Dirigido por André Sturm, “A Conspiração Condor” acompanha uma jornalista que questiona as versões oficiais sobre as mortes de Juscelino Kubitschek e João Goulart

O cinema brasileiro volta a olhar para um dos períodos mais delicados da história recente do país. O thriller político “A Conspiração Condor” chega aos cinemas em 9 de abril com a proposta de investigar os bastidores das mortes de dois ex-presidentes brasileiros.

Dirigido por André Sturm (“Sonhos Tropicais”), o longa traz Mel Lisboa e Dan Stulbach nos papéis principais. A produção também conta com participação especial de Pedro Bial. Além disso, a distribuidora Pandora Filmes divulgou o cartaz oficial do filme junto com o anúncio da data de estreia. A produção é assinada por Liz Reis e Beatriz Reis, da LEP Filmes.

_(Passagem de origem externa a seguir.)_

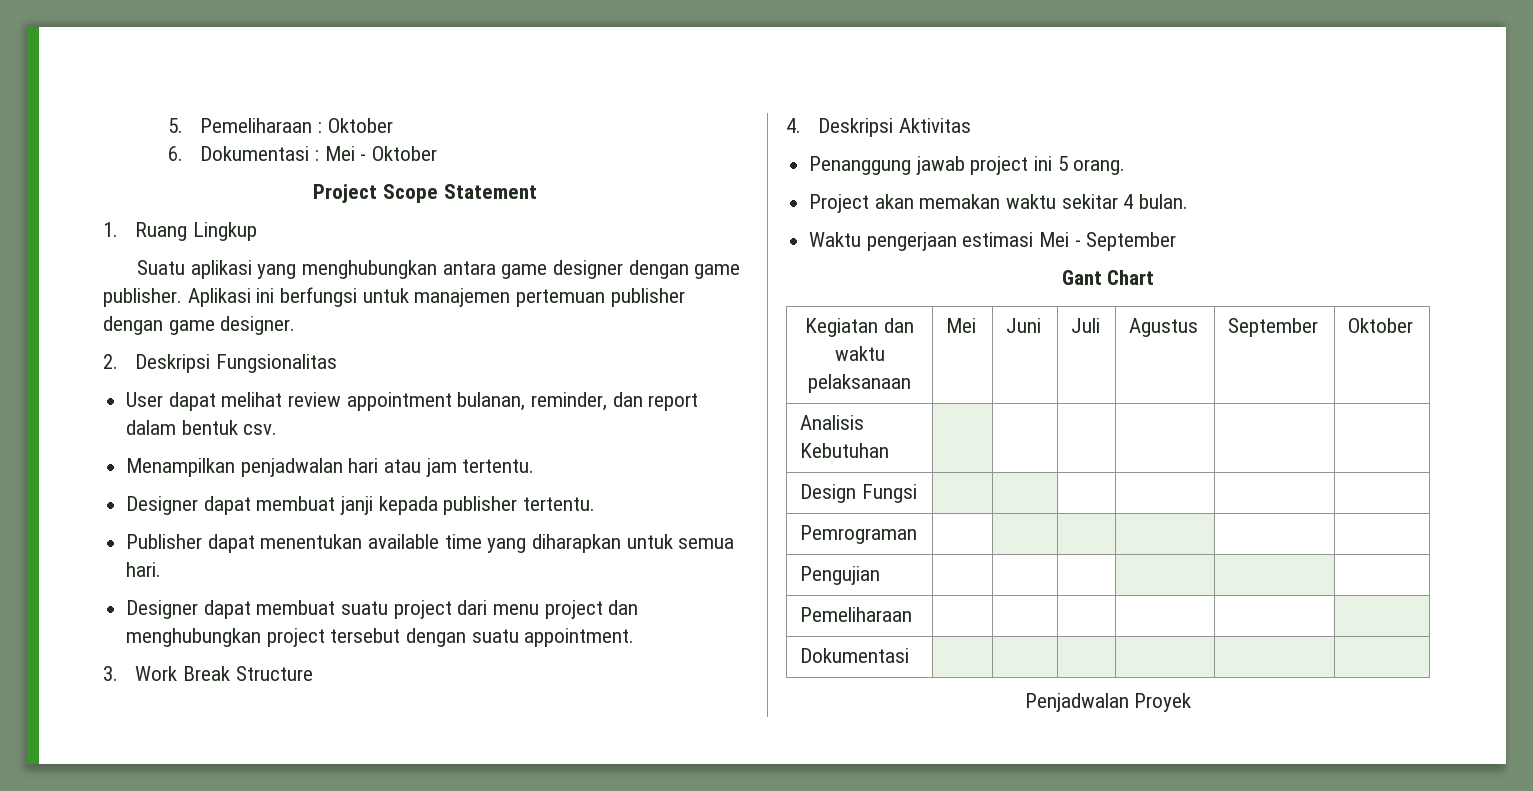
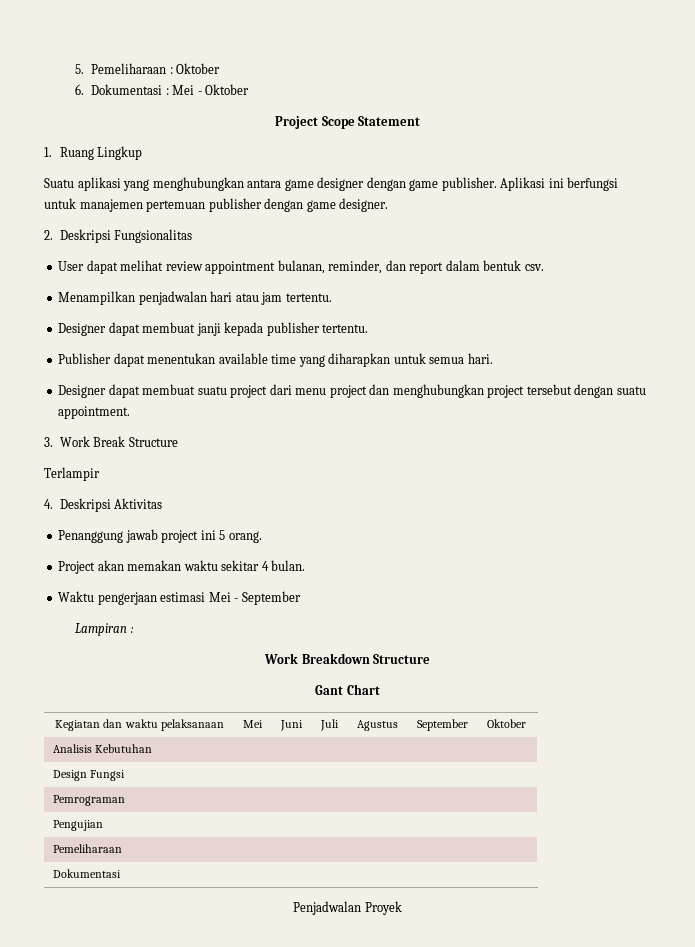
(313, 673) none -> [44,467,100,481] // Terlampir
(1177, 241) none -> [75,623,134,636] [263,653,431,664] // Lampiran : // Work Breakdown Structure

Com roteiro escrito por Sturm em parceria com Victor Bonini, o longa mistura investigação jornalística, tensão política e fatos históricos.

A Operação Condor
Cena do filme | Crédito: LEP Filmes/Divulgação

Mistério histórico no centro da trama

A história se passa no Brasil de 1976. Naquele ano, dois ex-presidentes morreram em circunstâncias que até hoje geram debate: Juscelino Kubitschek (1902-1976) e João Goulart (1919-1976). No filme, a jornalista Silvana, interpretada por Mel Lisboa, começa a questionar as versões oficiais dessas mortes. Aos poucos, ela percebe que existem lacunas e contradições nos relatos divulgados na época.

Para avançar na investigação, Silvana conta com a ajuda do jornalista argentino Juan, personagem de Dan Stulbach. Juntos, eles mergulham em uma apuração que revela interesses políticos ocultos e pressões nos bastidores do poder. Durante o processo, a dupla também se aproxima do político Carlos Lacerda (Pedro Bial). A partir desse encontro, novas pistas surgem sobre a tentativa de articulação da Frente Ampla, movimento que buscava unir lideranças contra o regime militar.

Assim, o suspense cresce à medida que os jornalistas se aproximam de informações que podem mudar a compreensão daquele período histórico.

Thriller político com investigação jornalística

Além de reconstruir fatos históricos, “A Conspiração Condor” aposta em uma narrativa marcada pela tensão. A investigação conduzida pela protagonista coloca em risco sua própria segurança. Enquanto busca respostas, Silvana enfrenta obstáculos políticos e pressões que dificultam a divulgação da verdade. Dessa forma, o filme constrói um clima constante de suspense.

Ao mesmo tempo, a trama levanta questionamentos sobre a relação entre poder, informação e memória histórica. Afinal, muitas decisões importantes ocorreram longe dos olhos da população. Segundo a produtora e atriz Liz Reis, que interpreta Maria Tereza Goulart no longa, o projeto busca justamente provocar essa reflexão.

De acordo com ela, o filme retrata um período em que acontecimentos graves aconteciam de forma silenciosa, enquanto a vida cotidiana parecia seguir normalmente.

Elenco e equipe reunidos no projeto

Além dos protagonistas Mel Lisboa e Dan Stulbach, o elenco reúne nomes conhecidos do cinema e da televisão brasileira. Entre eles estão Maria Manoella, Nilton Bicudo e Marat Descartes. Nos bastidores, o projeto também reúne profissionais experientes. A fotografia é assinada por Andradina Azevedo. Já a direção de arte fica por conta de Ana Rita Bueno.

O figurino é desenvolvido por Isis Cecchi, responsável por recriar a atmosfera visual da década de 1970. O longa tem duração de 110 minutos.

Ao abordar as mortes de Juscelino Kubitschek e João Goulart, “A Conspiração Condor” se conecta com debates históricos que permanecem abertos. Embora o filme utilize elementos de ficção, a narrativa se baseia em acontecimentos reais e em discussões que marcaram o período da ditadura militar brasileira.

Assim, o thriller propõe mais do que apenas entretenimento. Ele convida o público a revisitar um momento decisivo da história do país. Dessa forma, ao acompanhar a investigação da jornalista Silvana, o espectador também é levado a refletir sobre como certas histórias permanecem cercadas por dúvidas mesmo décadas depois.